Introduction / Context:
This arithmetic reasoning question involves setting up and solving simple linear equations based on a word problem with marbles. Ajay and Vijay exchange marbles under two different hypothetical conditions, and both conditions must be satisfied for the same unknown x. By translating each statement carefully into an algebraic equation, you can solve for x and determine the number of marbles being discussed in each scenario.

Given Data / Assumptions:

• Ajay initially has A marbles.
• Vijay initially has V marbles.
• If Vijay gives x marbles to Ajay, they both end up with the same number of marbles.
• If Ajay gives twice as many marbles, that is 2x marbles, to Vijay, then Vijay ends up with 30 more marbles than Ajay.
• The variable x is a positive integer and one of the given options.

Concept / Approach:
Two conditions are described, so we set up two equations involving A, V, and x. From the first condition we express the equality of marbles after Vijay gives x to Ajay. From the second condition we express that Vijay has 30 more marbles than Ajay after Ajay gives 2x to Vijay. Since both statements describe the same starting amounts A and V, the expressions for V - A derived from both situations must be equal. This leads to a single equation in x, which we solve using basic algebra.

Step-by-Step Solution:
Step 1: From the first statement, if Vijay gives x marbles to Ajay, Ajay has A + x and Vijay has V - x. These are equal, so A + x = V - x. Step 2: Rearranging A + x = V - x gives V - A = 2x. Step 3: From the second statement, if Ajay gives 2x marbles to Vijay, Ajay has A - 2x and Vijay has V + 2x. Vijay then has 30 more marbles than Ajay, so V + 2x = (A - 2x) + 30. Step 4: Simplify V + 2x = A - 2x + 30 to get V - A = -4x + 30. Step 5: Both expressions for V - A must be equal: 2x = -4x + 30. So 2x + 4x = 30 gives 6x = 30, hence x = 30 / 6 = 5.

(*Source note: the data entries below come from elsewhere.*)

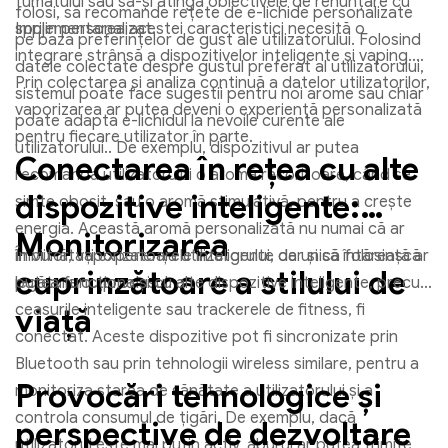
fumatului sau să-și atingă obiectivele de renunțare cu
folosi, să recomande rețete de e-lichide personalizate
sprijin personalizat.
Implementarea acestei caracteristici necesită o
pe baza preferințelor de gust ale utilizatorului. Folosind
integrare strânsă a dispozitivelor inteligente și vaping.
datele colectate despre gustul preferat al utilizatorului,
Prin colectarea și analiza continuă a datelor utilizatorilor,
sistemul poate face sugestii pentru noi arome sau chiar
vaporizarea ar putea deveni o experiență personalizată
poate adapta e-lichidul la nevoile curente ale
pentru fiecare utilizator în parte.
utilizatorului.. De exemplu, dispozitivul ar putea
Conectarea în rețea cu alte
recomanda utilizatorului o aromă răcoritoare, când se
dispozitive inteligente:
simte obosit, sau o aromă stimulativă, pentru a crește
energia. Această aromă personalizată nu numai că ar
Monitorizarea
îmbunătăți experiența utilizatorului, dar și să întărească
În viitor, vaporizatoarele inteligente de unică folosință ar
cuprinzătoare a stilului de
legătura cu produsul.
putea funcționa și cu alte dispozitive inteligente, precum
ceasurile inteligente sau trackerele de fitness, fi
viață
conectat. Aceste dispozitive pot fi sincronizate prin
Bluetooth sau prin tehnologii wireless similare, pentru a
Provocări tehnologice și
monitoriza starea de sănătate a utilizatorului și a
controla consumul de țigări. De exemplu, dacă
perspective de dezvoltare
utilizatorul este mai puțin activ, aburul ar putea trimite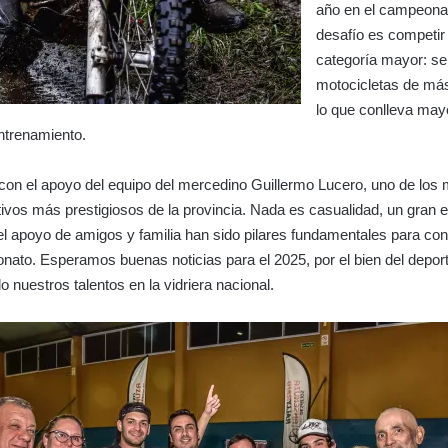
año en el campeonat
desafío es competir 
categoría mayor: se 
motocicletas de má
lo que conlleva may
trenamiento.
 con el apoyo del equipo del mercedino Guillermo Lucero, uno de los
tivos más prestigiosos de la provincia. Nada es casualidad, un gran 
 el apoyo de amigos y familia han sido pilares fundamentales para co
ato. Esperamos buenas noticias para el 2025, por el bien del depor
 nuestros talentos en la vidriera nacional.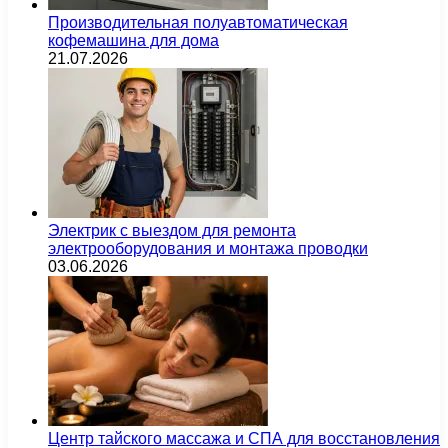
Производительная полуавтоматическая
кофемашина для дома
21.07.2026
Электрик с выездом для ремонта
электрооборудования и монтажа проводки
03.06.2026
Центр тайского массажа и СПА для восстановления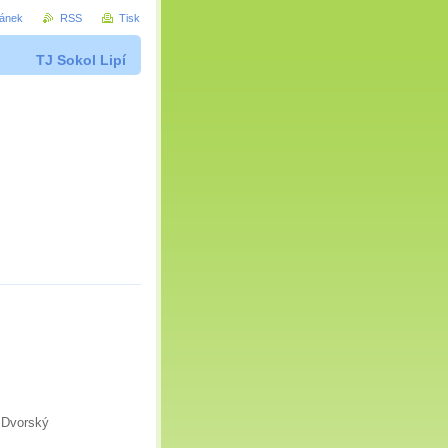
ránek
RSS
Tisk
TJ Sokol Lipí
. Dvorský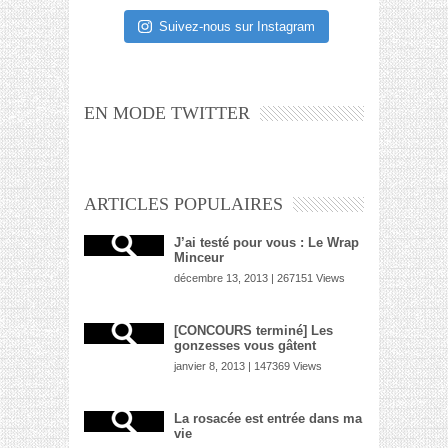
Suivez-nous sur Instagram
EN MODE TWITTER
ARTICLES POPULAIRES
J’ai testé pour vous : Le Wrap
Minceur
décembre 13, 2013 | 267151 Views
[CONCOURS terminé] Les
gonzesses vous gâtent
janvier 8, 2013 | 147369 Views
La rosacée est entrée dans ma
vie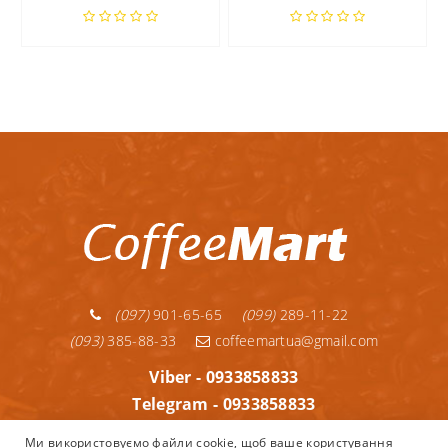
(097)
901-65-65
(099)
289-11-22
(093)
385-88-33
coffeemartua@gmail.com
Viber - 0933858833
Telegram - 0933858833
Telegram - 0992891122
Ми використовуємо файли cookie, щоб ваше користування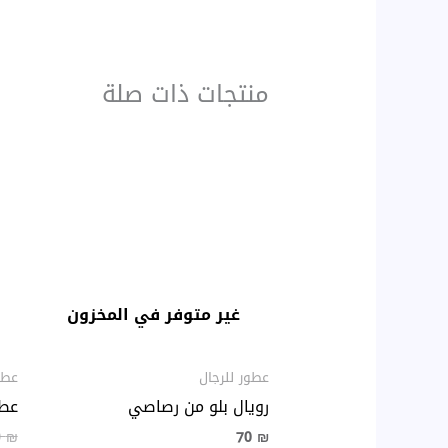
منتجات ذات صلة
غير متوفر في المخزون
عطور للرجال
عطو
رويال بلو من رصاصي
عطر
0
₪
70
₪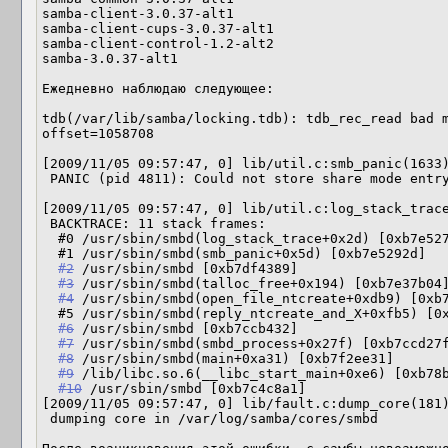
samba-client-3.0.37-alt1

samba-client-cups-3.0.37-alt1

samba-client-control-1.2-alt2

samba-3.0.37-alt1

Ежедневно наблюдаю следующее:

tdb(/var/lib/samba/locking.tdb): tdb_rec_read bad m
offset=1058708

[2009/11/05 09:57:47, 0] lib/util.c:smb_panic(1633)
 PANIC (pid 4811): Could not store share mode entry

[2009/11/05 09:57:47, 0] lib/util.c:log_stack_trace
 BACKTRACE: 11 stack frames:

  #0 /usr/sbin/smbd(log_stack_trace+0x2d) [0xb7e527dd]

  #1 /usr/sbin/smbd(smb_panic+0x5d) [0xb7e5292d]

#2
 /usr/sbin/smbd [0xb7df4389]

#3
 /usr/sbin/smbd(talloc_free+0x194) [0xb7e37b04]
#4
 /usr/sbin/smbd(open_file_ntcreate+0xdb9) [0xb7
  #5 /usr/sbin/smbd(reply_ntcreate_and_X+0xfb5) [0xb7c7c165]

#6
 /usr/sbin/smbd [0xb7ccb432]

#7
 /usr/sbin/smbd(smbd_process+0x27f) [0xb7ccd27f
#8
 /usr/sbin/smbd(main+0xa31) [0xb7f2ee31]

#9
 /lib/libc.so.6(__libc_start_main+0xe6) [0xb78b
#10
 /usr/sbin/smbd [0xb7c4c8a1]

[2009/11/05 09:57:47, 0] lib/fault.c:dump_core(181)
 dumping core in /var/log/samba/cores/smbd
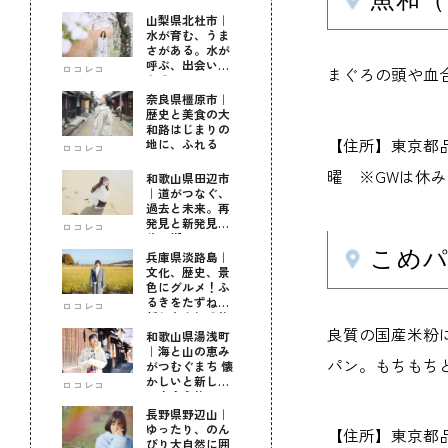
山梨県北杜市｜
水が育む、うま
さがある。水が
呼ぶ、出会いが
ロコレコ
まぐろの頭や血
ある。
奈良県橿原市｜
歴史と美食の大
和路はじまりの
【住所】東京都
地に、ふれる
ロコレコ
曜 ※GWは休
和歌山県田辺市
｜道がつなぐ、
過去と未来。再
発見と新発見の
ロコレコ
待つ街へ
こめ
兵庫県淡路島｜
文化、歴史、景
色にグルメ！ふ
るきをたずねて
ロコレコ
新しきを知る旅
良質の国産米粉
和歌山県湯浅町
｜海と山の恵み
パン。もちもち
がつむぐまち 懐
かしいと新しい
ロコレコ
に出会う旅
長野県野辺山｜
ゆったり、のん
【住所】東京都
びり大自然に囲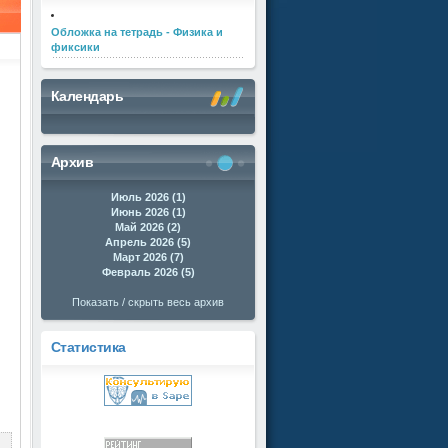
Обложка на тетрадь - Физика и
фиксики
Календарь
Архив
Июль 2026 (1)
Июнь 2026 (1)
Май 2026 (2)
Апрель 2026 (5)
Март 2026 (7)
Февраль 2026 (5)
Показать / скрыть весь архив
Статистика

Verification / Alternative check:
If x = 5, then V - A = 2x = 10. So Vijay always has 10 more marbles than Ajay initially. Check the second scenario: V + 2x - (A - 2x) = (V - A) + 4x = 10 + 4*5 = 10 + 20 = 30. This matches the condition that Vijay has 30 more marbles after Ajay gives him 2x marbles, confirming that x = 5 is consistent.

Why Other Options Are Wrong:
If x were 4, then V - A would be 8 from the first condition and 30 - 4*4 = 14 from the second, which is inconsistent. Similar contradictions appear for x = 8 or x = 10. Each of these values fails to satisfy both equations simultaneously, so they cannot be correct.

Common Pitfalls:
A common mistake is to misinterpret the second statement and mix up who is giving marbles to whom. Another error is to equate A and V incorrectly instead of equating the expressions for V - A. Carefully tracking who gains and who loses marbles in each scenario avoids these algebraic mistakes.

Final Answer:
The correct value of x is 5.